Key Moments
AI Dev 25 x NYC | Christoph Meyer, Lars Heling: Improving AI Agent Discovery with a Knowledge Graph
DeepLearning.AIKey Moments
Knowledge graphs enhance AI agents by providing semantic and process context for discovering and executing API tools effectively.
Key Insights
Knowledge graphs are crucial for enabling AI agents to effectively discover and execute tasks within complex enterprise systems.
LLMs make AI agents fluent, while knowledge graphs make them effective by providing necessary semantic and process context.
Challenges for AI agents include API discovery due to fragmented metadata and ambiguous terminology, and understanding business process context for API execution order.
SAP's approach uses a knowledge graph to aggregate metadata, enabling semantic retrieval for API discovery and providing business process context.
Knowledge graph embeddings can be generated using textual descriptions of nodes and their connected neighbors to improve relevance for AI agent tasks.
A demonstrated workflow involves using knowledge graphs for enhanced API discovery, process completion, and fetching API specifications for agent use.
Knowledge graphs facilitate the addition of new context, such as mappings between natural language descriptions and technical identifiers, to improve agent performance.

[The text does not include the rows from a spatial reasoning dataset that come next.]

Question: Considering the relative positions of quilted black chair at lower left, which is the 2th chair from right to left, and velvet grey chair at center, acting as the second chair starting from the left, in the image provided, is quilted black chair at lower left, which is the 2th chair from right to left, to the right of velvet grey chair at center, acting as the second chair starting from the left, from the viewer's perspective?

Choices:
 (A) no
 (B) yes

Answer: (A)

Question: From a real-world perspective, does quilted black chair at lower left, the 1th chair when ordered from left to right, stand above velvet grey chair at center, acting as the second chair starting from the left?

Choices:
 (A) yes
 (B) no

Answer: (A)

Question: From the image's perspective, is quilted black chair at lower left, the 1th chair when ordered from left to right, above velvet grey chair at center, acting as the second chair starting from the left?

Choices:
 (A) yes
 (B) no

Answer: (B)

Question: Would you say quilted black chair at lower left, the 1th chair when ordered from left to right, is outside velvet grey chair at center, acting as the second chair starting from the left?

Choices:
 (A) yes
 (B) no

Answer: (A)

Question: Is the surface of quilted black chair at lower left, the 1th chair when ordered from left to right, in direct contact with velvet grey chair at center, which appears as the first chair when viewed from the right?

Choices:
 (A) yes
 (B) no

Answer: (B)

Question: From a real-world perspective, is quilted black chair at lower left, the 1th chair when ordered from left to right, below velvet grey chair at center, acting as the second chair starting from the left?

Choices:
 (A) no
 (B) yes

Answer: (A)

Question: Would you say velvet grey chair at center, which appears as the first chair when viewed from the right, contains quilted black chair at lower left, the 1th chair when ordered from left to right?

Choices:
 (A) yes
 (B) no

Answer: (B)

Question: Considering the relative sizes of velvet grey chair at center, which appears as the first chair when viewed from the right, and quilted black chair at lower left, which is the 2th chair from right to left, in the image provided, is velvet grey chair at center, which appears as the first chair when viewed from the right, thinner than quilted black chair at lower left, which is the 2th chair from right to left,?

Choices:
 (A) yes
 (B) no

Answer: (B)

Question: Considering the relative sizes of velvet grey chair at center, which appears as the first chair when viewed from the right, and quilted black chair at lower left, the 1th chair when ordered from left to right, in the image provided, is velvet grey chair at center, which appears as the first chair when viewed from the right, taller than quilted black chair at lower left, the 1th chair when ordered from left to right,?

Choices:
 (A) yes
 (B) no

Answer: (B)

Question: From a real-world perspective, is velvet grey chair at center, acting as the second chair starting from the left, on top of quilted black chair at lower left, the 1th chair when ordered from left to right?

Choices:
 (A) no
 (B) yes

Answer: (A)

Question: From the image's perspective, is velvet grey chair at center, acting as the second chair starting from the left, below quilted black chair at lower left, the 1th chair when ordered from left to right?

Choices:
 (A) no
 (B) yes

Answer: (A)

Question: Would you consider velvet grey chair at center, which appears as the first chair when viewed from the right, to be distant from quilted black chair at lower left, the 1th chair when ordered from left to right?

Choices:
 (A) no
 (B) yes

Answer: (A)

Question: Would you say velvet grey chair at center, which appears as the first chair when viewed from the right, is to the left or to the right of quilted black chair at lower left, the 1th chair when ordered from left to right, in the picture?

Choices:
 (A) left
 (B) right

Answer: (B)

The 'broad tools' approach, powered by knowledge graphs, allows agents to interact with thousands of APIs without needing a tool for each one, simplifying tool orchestration.
Managing and extending knowledge graphs requires careful consideration, with techniques like subgraphs used to serve relevant information to specific applications or agents.

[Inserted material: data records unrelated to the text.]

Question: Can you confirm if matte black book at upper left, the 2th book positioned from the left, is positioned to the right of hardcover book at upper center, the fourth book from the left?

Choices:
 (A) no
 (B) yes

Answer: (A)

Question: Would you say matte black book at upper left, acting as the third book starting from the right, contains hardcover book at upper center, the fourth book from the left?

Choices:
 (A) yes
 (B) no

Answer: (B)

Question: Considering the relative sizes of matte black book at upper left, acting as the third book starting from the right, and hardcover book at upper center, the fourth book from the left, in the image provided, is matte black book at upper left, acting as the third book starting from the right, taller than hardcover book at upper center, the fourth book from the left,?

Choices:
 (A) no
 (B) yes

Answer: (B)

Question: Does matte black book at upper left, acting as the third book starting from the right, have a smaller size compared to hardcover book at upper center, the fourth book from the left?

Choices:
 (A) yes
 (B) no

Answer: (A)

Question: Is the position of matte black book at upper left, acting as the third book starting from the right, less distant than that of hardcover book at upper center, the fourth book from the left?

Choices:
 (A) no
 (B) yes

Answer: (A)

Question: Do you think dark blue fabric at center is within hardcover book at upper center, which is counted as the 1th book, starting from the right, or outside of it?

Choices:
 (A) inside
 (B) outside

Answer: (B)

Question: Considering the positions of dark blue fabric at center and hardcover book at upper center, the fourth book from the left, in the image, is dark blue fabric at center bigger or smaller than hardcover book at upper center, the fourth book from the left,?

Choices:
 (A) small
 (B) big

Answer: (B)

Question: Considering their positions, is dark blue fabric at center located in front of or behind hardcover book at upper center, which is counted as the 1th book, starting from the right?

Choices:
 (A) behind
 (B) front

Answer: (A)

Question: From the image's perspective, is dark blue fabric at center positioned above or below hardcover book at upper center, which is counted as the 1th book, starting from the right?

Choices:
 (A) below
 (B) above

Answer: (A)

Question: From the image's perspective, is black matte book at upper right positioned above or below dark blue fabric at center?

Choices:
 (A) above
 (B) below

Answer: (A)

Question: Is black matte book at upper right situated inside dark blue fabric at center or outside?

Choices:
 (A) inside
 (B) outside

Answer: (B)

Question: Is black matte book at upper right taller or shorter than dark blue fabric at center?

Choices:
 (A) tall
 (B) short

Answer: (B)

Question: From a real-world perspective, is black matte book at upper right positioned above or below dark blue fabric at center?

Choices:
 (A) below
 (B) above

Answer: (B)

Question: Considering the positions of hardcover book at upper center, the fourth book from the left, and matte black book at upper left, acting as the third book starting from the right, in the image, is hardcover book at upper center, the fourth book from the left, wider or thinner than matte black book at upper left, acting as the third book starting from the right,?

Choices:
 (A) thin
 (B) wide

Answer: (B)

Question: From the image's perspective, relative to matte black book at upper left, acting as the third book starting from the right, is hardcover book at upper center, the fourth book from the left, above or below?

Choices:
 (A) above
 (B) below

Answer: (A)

THE ROLE OF KNOWLEDGE GRAPHS IN AI AGENTS
The session highlights the critical role of knowledge graphs in augmenting AI agents, particularly in enterprise environments. While large language models (LLMs) provide fluency, knowledge graphs offer the effectiveness needed for complex tasks. They achieve this by furnishing AI agents with vital semantic and process-related context. This context is essential for agents to reliably discover and safely invoke the correct tools and APIs across intricate SAP systems, transforming raw data into actionable insights for automation.
CHALLENGES IN AI AGENT TOOL DISCOVERY AND EXECUTION
AI agents face significant hurdles in discovering and executing appropriate APIs. One primary challenge is API discovery itself, especially within vast and diverse system landscapes like SAP's, where API metadata is often fragmented across multiple sources and jargon can lead to ambiguity (e.g., 'PO' meaning product owner or purchase order). Furthermore, APIs cannot be invoked randomly; their execution must adhere to specific business process sequences, which are often complex and customer-specific, adding another layer of difficulty for agents to accurately discern and follow.
SAP'S KNOWLEDGE GRAPH-DRIVEN APPROACH
SAP addresses these challenges by integrating a knowledge graph at the core of its AI architecture, positioned centrally between data and AI capabilities. This knowledge graph acts as a translator, making information more usable and actionable for AI. The approach involves a set of 'broad tools' for API discovery, utilizing vector databases and user utterances to identify candidate APIs. These candidates are then further refined using a retrieve API tool that accesses API specifications and business process context directly from the knowledge graph, which also generates the embeddings used for initial discovery.
KNOWLEDGE GRAPH STRUCTURE AND SEMANTICS
A knowledge graph represents structured information as a graph, using triples (subject, predicate, object) to define relationships between entities like people, places, APIs, or systems. Its power is significantly amplified by an ontology, which provides semantic meaning and hierarchies to these entities and relationships. For example, an ontology can define that an API is a type of 'tool' and 'located in' is a transitive property. This semantic richness allows for inferring facts not explicitly stated and provides a structured foundation for the AI agent's understanding of the environment.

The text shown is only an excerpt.